◆ Prompt:
Please reproduce every line of the listing below without any change, and leave the pictures out.

◆ Data supplied:
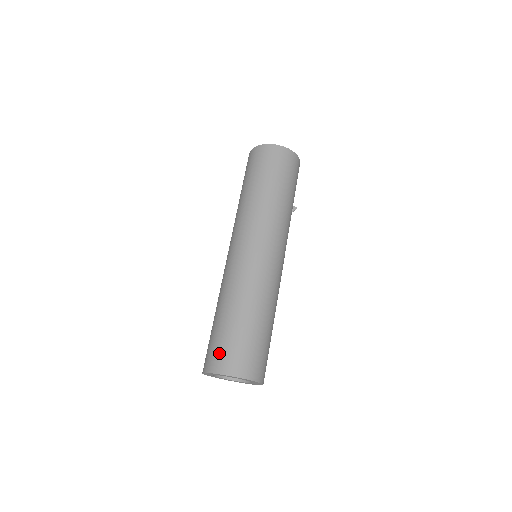
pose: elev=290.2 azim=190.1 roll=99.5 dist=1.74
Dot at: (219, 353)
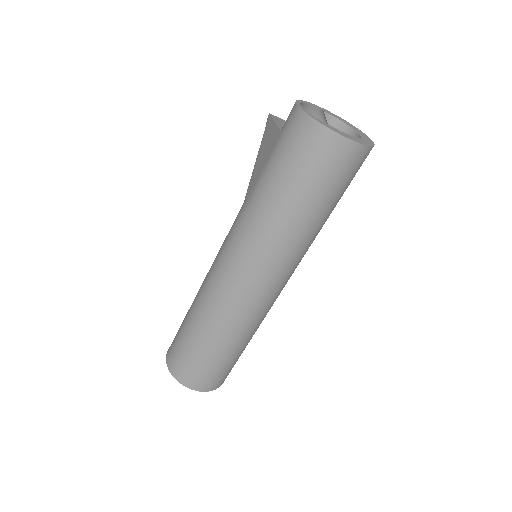
Dot at: (191, 372)
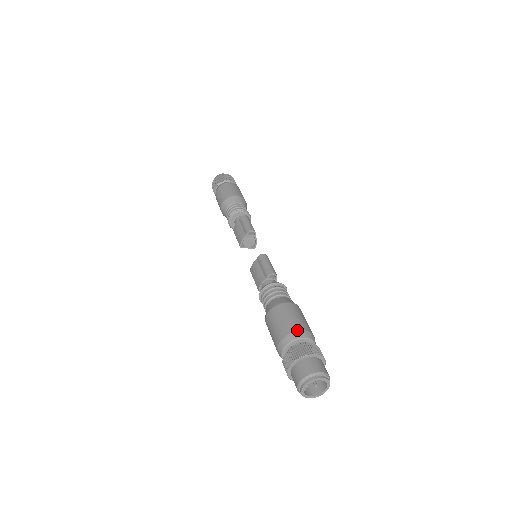
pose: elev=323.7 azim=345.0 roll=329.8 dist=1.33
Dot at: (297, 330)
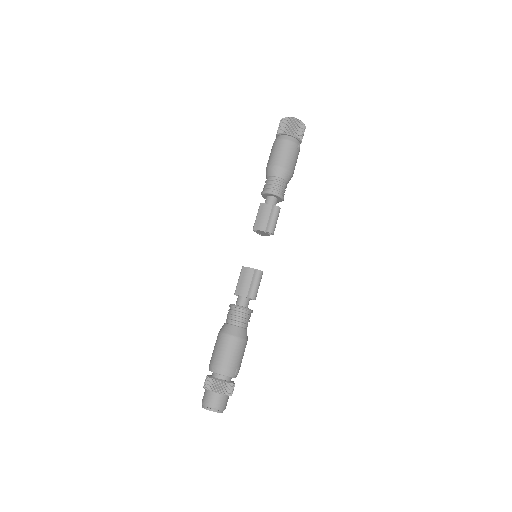
Dot at: (234, 371)
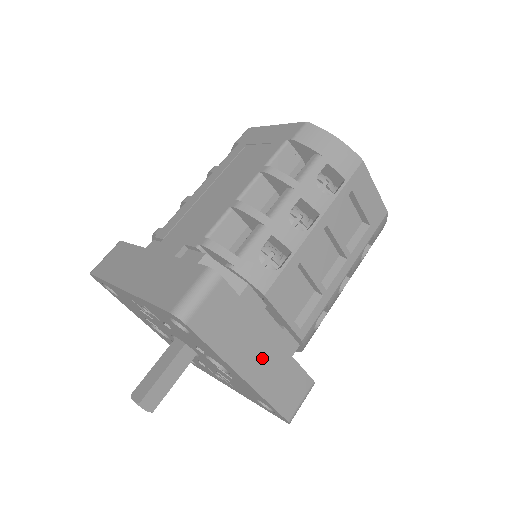
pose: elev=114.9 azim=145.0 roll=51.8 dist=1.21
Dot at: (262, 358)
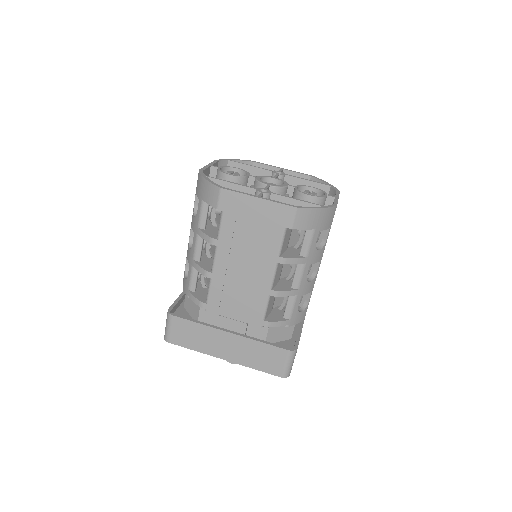
Dot at: occluded
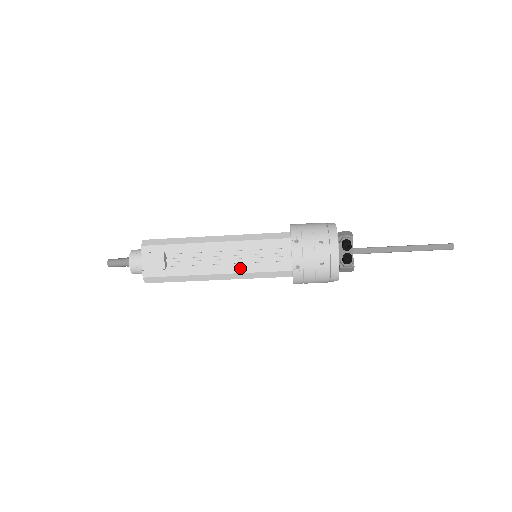
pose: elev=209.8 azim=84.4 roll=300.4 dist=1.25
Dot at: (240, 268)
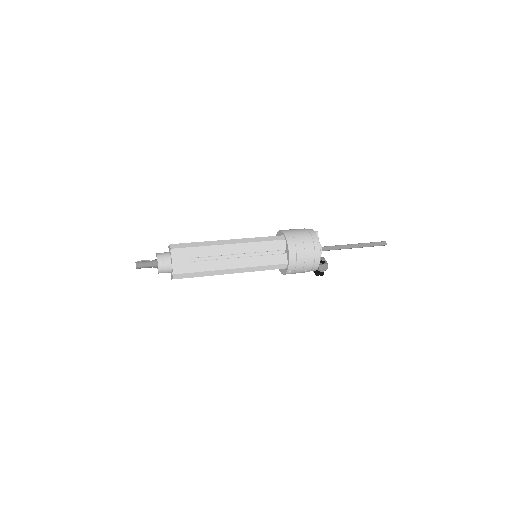
Dot at: occluded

◆ Expected answer:
pose: elev=290.2 azim=190.1 roll=99.5 dist=1.74
Dot at: (219, 353)
Dot at: (191, 372)
pose: elev=323.7 azim=345.0 roll=329.8 dist=1.33
Dot at: (297, 330)
Dot at: (234, 371)
pose: elev=114.9 azim=145.0 roll=51.8 dist=1.21
Dot at: (262, 358)
Dot at: occluded
pose: elev=209.8 azim=84.4 roll=300.4 dist=1.25
Dot at: (240, 268)
Dot at: occluded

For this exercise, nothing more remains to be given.